Propylene glycol methyl ether acetate (PGMEA, 1-methoxy-2-propanol acetate) is a P-type glycol ether used in inks, coatings, and cleaners. It is sold by Dow Chemical under the name Dowanol PMA[2] and by Shell Chemical under the name methyl proxitol acetate.[3][4]

In the semiconductor industry, PGMEA is a commonly used solvent, primarily for the application of surface adherents such as Bis(trimethylsilyl)amine (HMDS) on silicon wafers.[5] The compound is often the most abundant airborne, molecular contamination (AMC) in semiconductor cleanrooms,[6] due to its evaporation into ambient air.

Please note that the data page on the Shell Chemicals website referenced below gives the boiling point of propylene glycol methyl ether acetate as 120°C. On the Dow Chemical 'Dowanol PMA' datasheet, the boiling point at 1010 mbar is given as 146°C. Both of these pieces of information are at variance with the vapour pressure versus temperature curve published on this page that indicates that the vapour pressure of propylene glycol methyl ether acetate is HIGHER than that of water when calculated using the Antoine Equation, whereas the boiling point information provided by both Shell Chemical and Dow Chemical imply that it should be considerably LOWER than the vapour pressure of water.
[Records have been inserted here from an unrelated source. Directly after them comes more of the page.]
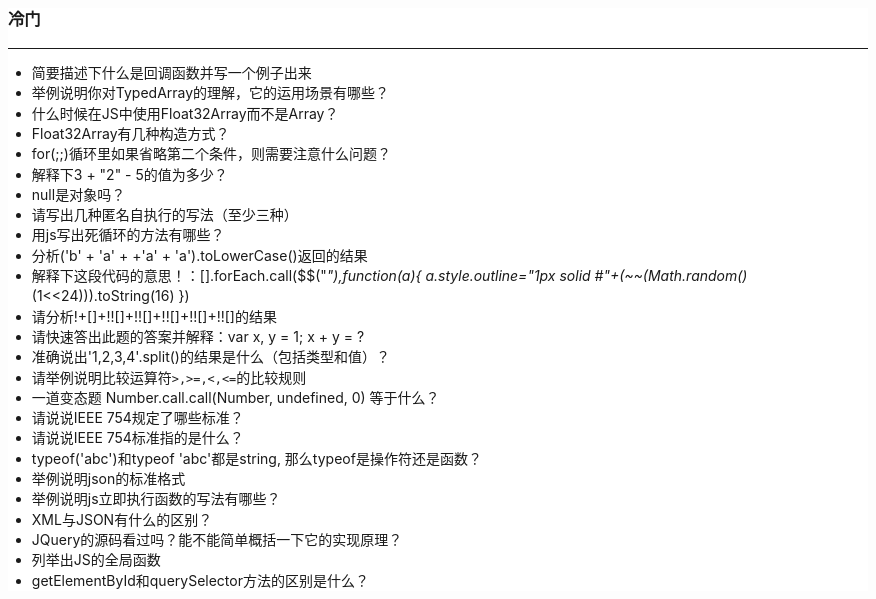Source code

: ### 冷门
---
* 简要描述下什么是回调函数并写一个例子出来
* 举例说明你对TypedArray的理解，它的运用场景有哪些？
* 什么时候在JS中使用Float32Array而不是Array？
* Float32Array有几种构造方式？
* for(;;)循环里如果省略第二个条件，则需要注意什么问题？
* 解释下3 + "2" - 5的值为多少？
* null是对象吗？
* 请写出几种匿名自执行的写法（至少三种）
* 用js写出死循环的方法有哪些？
* 分析('b' + 'a' + +'a' + 'a').toLowerCase()返回的结果
* 解释下这段代码的意思！：[].forEach.call($$("*"),function(a){ a.style.outline="1px solid #"+(~~(Math.random()*(1<<24))).toString(16) })
* 请分析!+[]+!![]+!![]+!![]+!![]+!![]的结果
* 请快速答出此题的答案并解释：var x, y = 1; x + y = ?
* 准确说出'1,2,3,4'.split()的结果是什么（包括类型和值）？
* 请举例说明比较运算符`>,>=,<,<=`的比较规则
* 一道变态题 Number.call.call(Number, undefined, 0) 等于什么？
* 请说说IEEE 754规定了哪些标准？
* 请说说IEEE 754标准指的是什么？
* typeof('abc')和typeof 'abc'都是string, 那么typeof是操作符还是函数？
* 举例说明json的标准格式
* 举例说明js立即执行函数的写法有哪些？
* XML与JSON有什么的区别？
* JQuery的源码看过吗？能不能简单概括一下它的实现原理？
* 列举出JS的全局函数
* getElementById和querySelector方法的区别是什么？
The Dow Chemical data sheet ( accessed on 16th January 2018) also lists the extrapolated vapour pressure for propylene glycol methyl ether acetate at 20°C as 3.7 mbar whereas the published plot below indicates a value around 300 mbar. Clearly these discrepancies need the attention of someone who has detailed knowledge of the compound and its physical properties.

In addition, the label of the vertical axis on the vapour pressure versus temperature graph should read 'Millibars' and not 'Log10(Millibars). The scale is logarithmic, however the values for the vapour pressures shown are in millibars, not the logarithms (base 10) of the vapour pressure values.